Fezzani, bubbly and earnest, said she would always bring her Middle Eastern desserts to dinner parties — homemade knafeh, baklava, pudding tinged with orange blossom, barazek — and friends often urged her to take her hobby to the next level. She started seriously considering it a few years ago, and was particularly inspired by the opening of Mademoiselle Colette in Menlo Park. Seeing the French bakery come to fruition helped her envision what it would be like to start her own venture.

Fezzani started with special orders and events, then pop-ups at Nordstrom and Facebook. In 2019, she opened a storefront inside Sultana restaurant in Menlo Park after meeting the owner at a bridal shower she catered. Sultana diners can order from her menu, but customers can also come in to purchase her desserts directly.

Knafeh is Fezzani’s calling card. She makes several versions, including one filled with cream and another with mozzarella and mascarpone cheeses. Knafeh is traditionally filled with akawi, a salty Middle Eastern cheese, but Fezzani said she hasn’t found a good-enough version in the Bay Area. After the knafeh are baked, she drizzles each one with homemade orange blossom syrup.

Her custom knafeh cakes — shaped into numbers and letters for birthday parties, pacifiers for baby showers and even female body parts for a bachelorette party (she declined a request for a male body part) — have become popular. At a recent birthday party, one satisfied customer declared, “knafeh is the new cake.”

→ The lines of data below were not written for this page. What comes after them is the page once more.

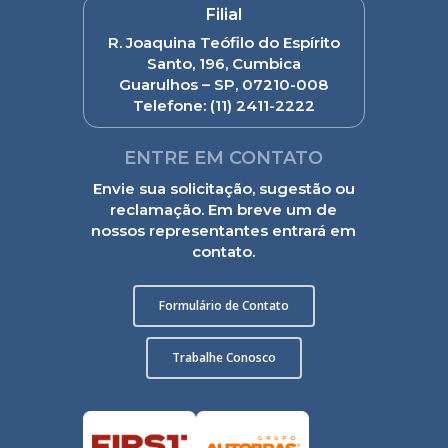
Filial
R. Joaquina Teófilo do Espírito
Santo, 196, Cumbica
Guarulhos – SP, 07210-008
Telefone:
(11) 2411-2222
ENTRE EM CONTATO
Envie sua solicitação, sugestão ou
reclamação. Em breve um de
nossos representantes entrará em
contato.
Formulário de Contato
Trabalhe Conosco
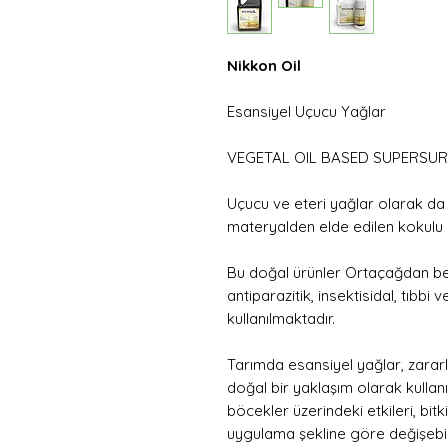
Nikkon Oil
Esansiyel Uçucu Yağlar
VEGETAL OIL BASED SUPERSU
Uçucu ve eteri yağlar olarak da a
materyalden elde edilen kokulu y
Bu doğal ürünler Ortaçağdan beri
antiparazitik, insektisidal, tıbb
kullanılmaktadır.
Tarımda esansiyel yağlar, zara
doğal bir yaklaşım olarak kullanı
böcekler üzerindeki etkileri, bitk
uygulama şekline göre değişebili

Fezzani also makes a series of seasonal milk and rice puddings with toppings such as nuts, orange blossom syrup, apricot paste or raspberry coulis. For winter, she has a caraway cinnamon pudding that’s traditionally served when a woman gives birth, she said, either as a hot, creamy drink or put in the fridge to set for a chilled pudding. Fezzani also makes balooza, a Syrian rice pudding topped with orange curd. She thickens the puddings with salep, a flour made from orchid roots that’s common in the Middle East, along with a gluten-free version using cornstarch instead.

Because of frequent dietary restrictions and requests from customers, Fezzani has added gluten-free and vegan desserts to her lineup, including using vegan butter to make pistachio baklava and coconut oil in sfoof, a Lebanese turmeric cake (which she serves with English custard, a vestige of her years in England). She’s also cognizant about how much sugar goes into her desserts, so they’re all subtly, rather than sickly, sweet. She makes her own sugar-free stevia syrup and wants to experiment with monk fruit as a sweetener — not only for health reasons but also for flavor, she said.

“I believe in tasting all the flavors in a dessert,” Fezzani said.

Soon, she plans to add savory items and a line of Middle Eastern-inspired chocolate desserts, such as ganache with dates and pistachio.

Fezzani isn’t sure whether she wants to graduate to her own brick-and-mortar bakery. Like her grandmother, she likes being hands-on and in full control of the business she built from scratch. The hours she spends tweaking recipes and baking into the evening are a gift, she said, a way of doing something for herself after years of raising her children and working unsatisfying jobs.

“It’s a story I’m writing myself,” she said of the bakery. “I don’t want anyone else to write it for me.”